Receiver Josh Hammond said the adversity Franks went through the past two seasons toughened him and brought out some of his leadership qualities.

“He’s always been a competitor since day one, but I think it helps to be more of a leader and being that guy that we can fall back on as an offense to look back to when things aren’t going our way,” he said. “He’s been through so much. He’s always kept his poise and kept pushing, kept pushing and kept pushing. He found his way back on top.”

On the field, the biggest difference with Franks is his knowledge of the offense. Mullen gives his quarterbacks the freedom to switch plays or flip runs from one side to the other, as long as they have a good reason for doing so. He doesn’t just want them to switch plays for the heck of it.

In 2018, Franks didn’t take advantage of that freedom very much because he wasn’t comfortable enough in the offense. He didn’t know when the appropriate situations were to switch things at the line. This year, he’s doing it with a lot more regularity. Franks said that comfort within the offense comes from preparation in the film room.

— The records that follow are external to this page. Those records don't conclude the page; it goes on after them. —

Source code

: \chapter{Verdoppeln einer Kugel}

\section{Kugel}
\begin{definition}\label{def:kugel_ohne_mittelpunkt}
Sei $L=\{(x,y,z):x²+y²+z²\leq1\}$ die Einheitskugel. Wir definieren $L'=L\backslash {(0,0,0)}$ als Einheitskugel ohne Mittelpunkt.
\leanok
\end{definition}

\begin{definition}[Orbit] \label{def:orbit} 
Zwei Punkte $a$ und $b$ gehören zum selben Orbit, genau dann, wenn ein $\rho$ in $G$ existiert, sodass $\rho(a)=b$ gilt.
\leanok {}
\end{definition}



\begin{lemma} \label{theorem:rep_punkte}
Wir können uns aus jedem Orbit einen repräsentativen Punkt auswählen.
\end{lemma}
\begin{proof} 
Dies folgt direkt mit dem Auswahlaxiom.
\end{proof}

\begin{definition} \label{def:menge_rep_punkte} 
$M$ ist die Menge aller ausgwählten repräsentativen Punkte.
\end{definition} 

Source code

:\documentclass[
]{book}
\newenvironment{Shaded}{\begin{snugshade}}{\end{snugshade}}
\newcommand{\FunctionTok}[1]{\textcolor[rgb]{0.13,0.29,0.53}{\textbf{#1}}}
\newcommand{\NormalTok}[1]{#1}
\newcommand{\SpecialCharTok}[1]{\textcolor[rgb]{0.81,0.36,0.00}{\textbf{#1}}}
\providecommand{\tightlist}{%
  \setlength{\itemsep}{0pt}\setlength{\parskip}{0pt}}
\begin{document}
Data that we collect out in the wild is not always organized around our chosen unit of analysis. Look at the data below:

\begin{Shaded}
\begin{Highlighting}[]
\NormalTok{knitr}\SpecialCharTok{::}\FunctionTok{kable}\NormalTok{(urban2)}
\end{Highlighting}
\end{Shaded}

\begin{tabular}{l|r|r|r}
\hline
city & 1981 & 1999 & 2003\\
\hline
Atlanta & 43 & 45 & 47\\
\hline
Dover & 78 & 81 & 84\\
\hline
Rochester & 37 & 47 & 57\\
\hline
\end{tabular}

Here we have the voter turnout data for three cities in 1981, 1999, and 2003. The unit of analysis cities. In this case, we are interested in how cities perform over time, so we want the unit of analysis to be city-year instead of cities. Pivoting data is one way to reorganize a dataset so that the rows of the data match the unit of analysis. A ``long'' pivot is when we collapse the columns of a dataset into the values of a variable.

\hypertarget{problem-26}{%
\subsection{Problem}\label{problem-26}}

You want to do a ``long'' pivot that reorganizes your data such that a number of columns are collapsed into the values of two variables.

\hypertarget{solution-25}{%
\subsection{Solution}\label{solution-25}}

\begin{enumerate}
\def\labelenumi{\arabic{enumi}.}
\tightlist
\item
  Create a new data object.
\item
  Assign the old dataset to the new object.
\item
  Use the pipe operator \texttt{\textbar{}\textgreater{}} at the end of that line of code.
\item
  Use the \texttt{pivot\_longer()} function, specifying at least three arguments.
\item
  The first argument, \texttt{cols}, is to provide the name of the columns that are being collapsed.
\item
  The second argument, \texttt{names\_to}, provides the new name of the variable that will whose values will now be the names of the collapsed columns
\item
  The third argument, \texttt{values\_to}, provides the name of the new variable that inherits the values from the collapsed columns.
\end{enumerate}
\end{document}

“When we go in and we’re in the film room, [Mullen] says, ‘You see this look, you want to do this. When you see this look, you want to do that.’ I think it just starts with preparation and then going back to me and him and everybody else being on the same page within the preparation for that game. I think it’s important, and I think comes with the audibles and all the other stuff that comes with it week in and week out.”

Game Mentality

Mullen said one of the big keys in practice this week is going to be switching the younger guys’ mentality from training camp mode to game mode.

In training camp, the ones went against the ones, the twos against the twos, etc., and they just worked on their own plays. In game week practices, the ones go against the scout team, who mimics the opponent’s schemes.

There’s a greater sense of urgency needed for game week practices, Mullen said. In training camp, if you get something wrong, you can just watch the film and try to do it better the next day. During the season, a slip-up or two in practice could be the difference between winning and losing. It’s up to the older players to instill that into the younger guys.

“We've got to incorporate [that] we're no longer going against our defense in practice,” he said. “You're going to have different checks. You're going to have different reads on offense. They're going to run different route combinations and different running schemes for the defense to fit. It's not ones, twos, threes running. There's scout-team work. It's just a very, very different mindset.”

Healthy Gators

Outside of David Reese and C.J. McWilliams, who are both out for the year, Mullen doesn’t anticipate anybody missing the game due to injury.

Right tackle Jean Delance reportedly injured his leg and was on crutches last week, but it appears that the Gators are confident he’ll be good to go for Saturday.

Mullen said any suspensions will be announced on game day, as they were last season.